> **Work item**
Every record below must be returned word for word, with the pictures left out.

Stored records
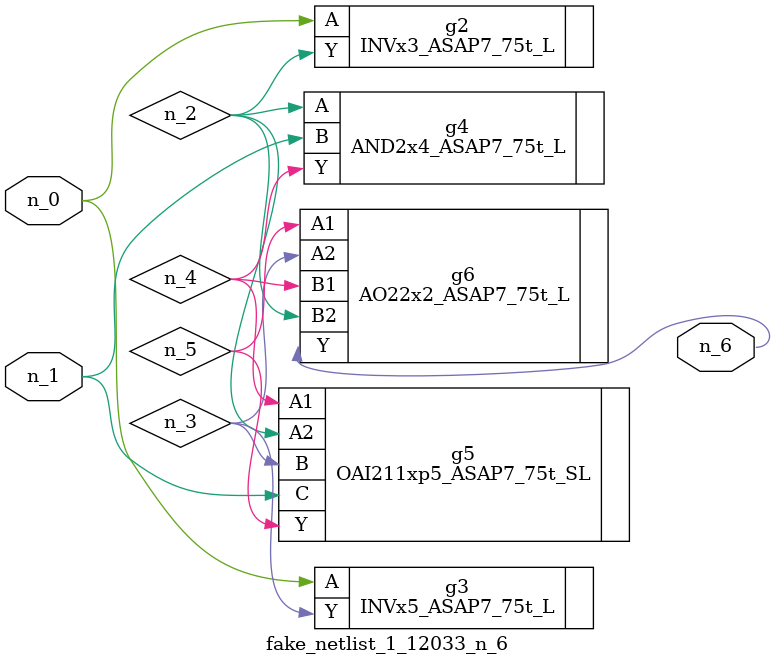
<source format=v>
module fake_netlist_1_12033_n_6 (n_1, n_0, n_6);
input n_1;
input n_0;
output n_6;
wire n_2;
wire n_4;
wire n_3;
wire n_5;
INVx3_ASAP7_75t_L g2 ( .A(n_0), .Y(n_2) );
INVx5_ASAP7_75t_L g3 ( .A(n_0), .Y(n_3) );
AND2x4_ASAP7_75t_L g4 ( .A(n_2), .B(n_1), .Y(n_4) );
OAI211xp5_ASAP7_75t_SL g5 ( .A1(n_4), .A2(n_2), .B(n_3), .C(n_1), .Y(n_5) );
AO22x2_ASAP7_75t_L g6 ( .A1(n_5), .A2(n_3), .B1(n_4), .B2(n_2), .Y(n_6) );
endmodule
</source>
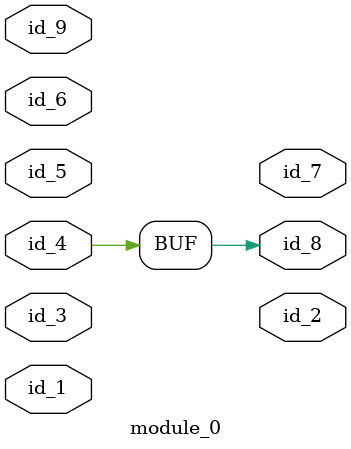
<source format=v>
module module_0 (
    id_1,
    id_2,
    id_3,
    id_4,
    id_5,
    id_6,
    id_7,
    id_8,
    id_9
);
  input id_9;
  output id_8;
  output id_7;
  input id_6;
  input id_5;
  input id_4;
  input id_3;
  output id_2;
  input id_1;
  generate
    assign id_8 = id_4;
  endgenerate
endmodule

</source>
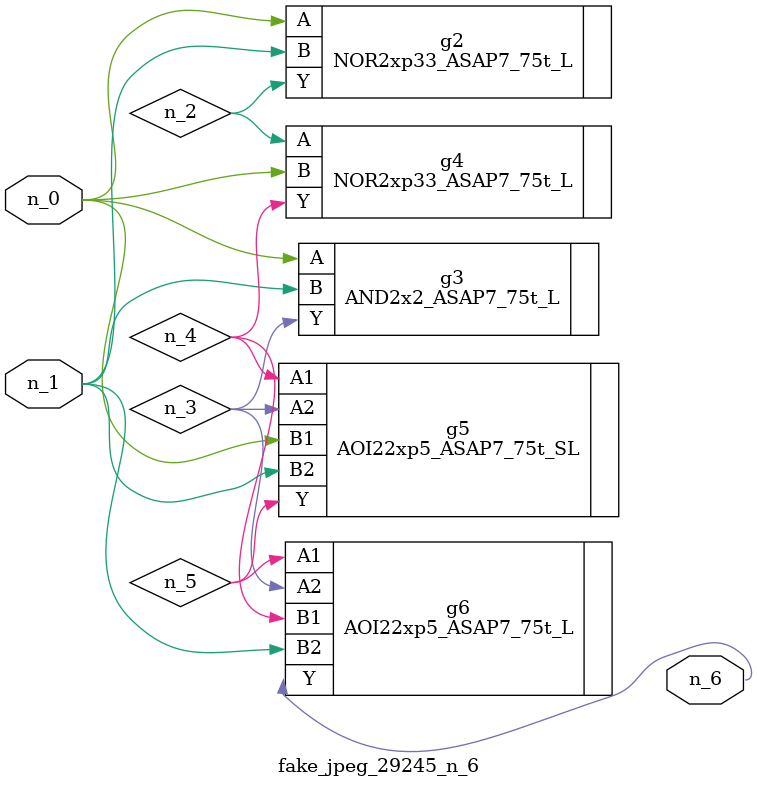
<source format=v>
module fake_jpeg_29245_n_6 (n_0, n_1, n_6);

input n_0;
input n_1;

output n_6;

wire n_3;
wire n_2;
wire n_4;
wire n_5;

NOR2xp33_ASAP7_75t_L g2 ( 
.A(n_0),
.B(n_1),
.Y(n_2)
);

AND2x2_ASAP7_75t_L g3 ( 
.A(n_0),
.B(n_1),
.Y(n_3)
);

NOR2xp33_ASAP7_75t_L g4 ( 
.A(n_2),
.B(n_0),
.Y(n_4)
);

AOI22xp5_ASAP7_75t_SL g5 ( 
.A1(n_4),
.A2(n_3),
.B1(n_0),
.B2(n_1),
.Y(n_5)
);

AOI22xp5_ASAP7_75t_L g6 ( 
.A1(n_5),
.A2(n_3),
.B1(n_4),
.B2(n_1),
.Y(n_6)
);


endmodule
</source>
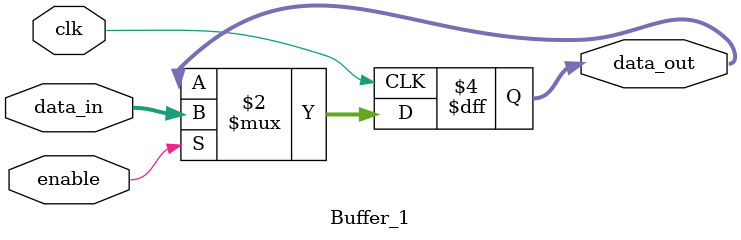
<source format=v>
`timescale 1ns/1ns

module Buffer_1(
    input wire clk,
    input wire enable,
    input wire [31:0] data_in,
    output reg [31:0] data_out
);
    always @(posedge clk) begin
        if (enable)
            data_out <= data_in;
        // Si enable=0 mantiene el dato anterior
    end
endmodule


</source>
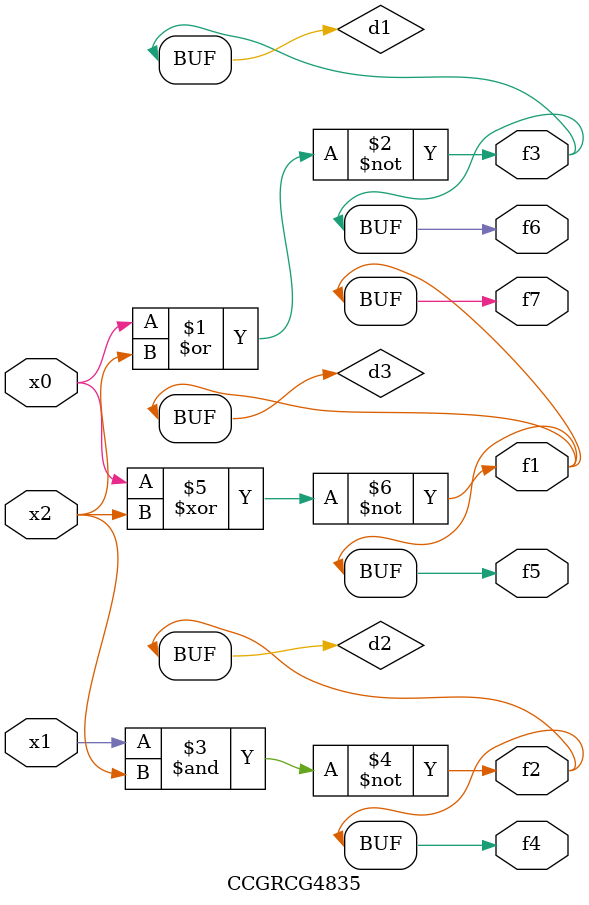
<source format=v>
module CCGRCG4835(
	input x0, x1, x2,
	output f1, f2, f3, f4, f5, f6, f7
);

	wire d1, d2, d3;

	nor (d1, x0, x2);
	nand (d2, x1, x2);
	xnor (d3, x0, x2);
	assign f1 = d3;
	assign f2 = d2;
	assign f3 = d1;
	assign f4 = d2;
	assign f5 = d3;
	assign f6 = d1;
	assign f7 = d3;
endmodule

</source>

> **Exercise output**
<source format=v>
module fake_netlist_1_12033_n_6 (n_1, n_0, n_6);
input n_1;
input n_0;
output n_6;
wire n_2;
wire n_4;
wire n_3;
wire n_5;
INVx3_ASAP7_75t_L g2 ( .A(n_0), .Y(n_2) );
INVx5_ASAP7_75t_L g3 ( .A(n_0), .Y(n_3) );
AND2x4_ASAP7_75t_L g4 ( .A(n_2), .B(n_1), .Y(n_4) );
OAI211xp5_ASAP7_75t_SL g5 ( .A1(n_4), .A2(n_2), .B(n_3), .C(n_1), .Y(n_5) );
AO22x2_ASAP7_75t_L g6 ( .A1(n_5), .A2(n_3), .B1(n_4), .B2(n_2), .Y(n_6) );
endmodule
</source>
<source format=v>
module module_0 (
    id_1,
    id_2,
    id_3,
    id_4,
    id_5,
    id_6,
    id_7,
    id_8,
    id_9
);
  input id_9;
  output id_8;
  output id_7;
  input id_6;
  input id_5;
  input id_4;
  input id_3;
  output id_2;
  input id_1;
  generate
    assign id_8 = id_4;
  endgenerate
endmodule

</source>
<source format=v>
module fake_jpeg_29245_n_6 (n_0, n_1, n_6);

input n_0;
input n_1;

output n_6;

wire n_3;
wire n_2;
wire n_4;
wire n_5;

NOR2xp33_ASAP7_75t_L g2 ( 
.A(n_0),
.B(n_1),
.Y(n_2)
);

AND2x2_ASAP7_75t_L g3 ( 
.A(n_0),
.B(n_1),
.Y(n_3)
);

NOR2xp33_ASAP7_75t_L g4 ( 
.A(n_2),
.B(n_0),
.Y(n_4)
);

AOI22xp5_ASAP7_75t_SL g5 ( 
.A1(n_4),
.A2(n_3),
.B1(n_0),
.B2(n_1),
.Y(n_5)
);

AOI22xp5_ASAP7_75t_L g6 ( 
.A1(n_5),
.A2(n_3),
.B1(n_4),
.B2(n_1),
.Y(n_6)
);


endmodule
</source>
<source format=v>
`timescale 1ns/1ns

module Buffer_1(
    input wire clk,
    input wire enable,
    input wire [31:0] data_in,
    output reg [31:0] data_out
);
    always @(posedge clk) begin
        if (enable)
            data_out <= data_in;
        // Si enable=0 mantiene el dato anterior
    end
endmodule


</source>
<source format=v>
module CCGRCG4835(
	input x0, x1, x2,
	output f1, f2, f3, f4, f5, f6, f7
);

	wire d1, d2, d3;

	nor (d1, x0, x2);
	nand (d2, x1, x2);
	xnor (d3, x0, x2);
	assign f1 = d3;
	assign f2 = d2;
	assign f3 = d1;
	assign f4 = d2;
	assign f5 = d3;
	assign f6 = d1;
	assign f7 = d3;
endmodule

</source>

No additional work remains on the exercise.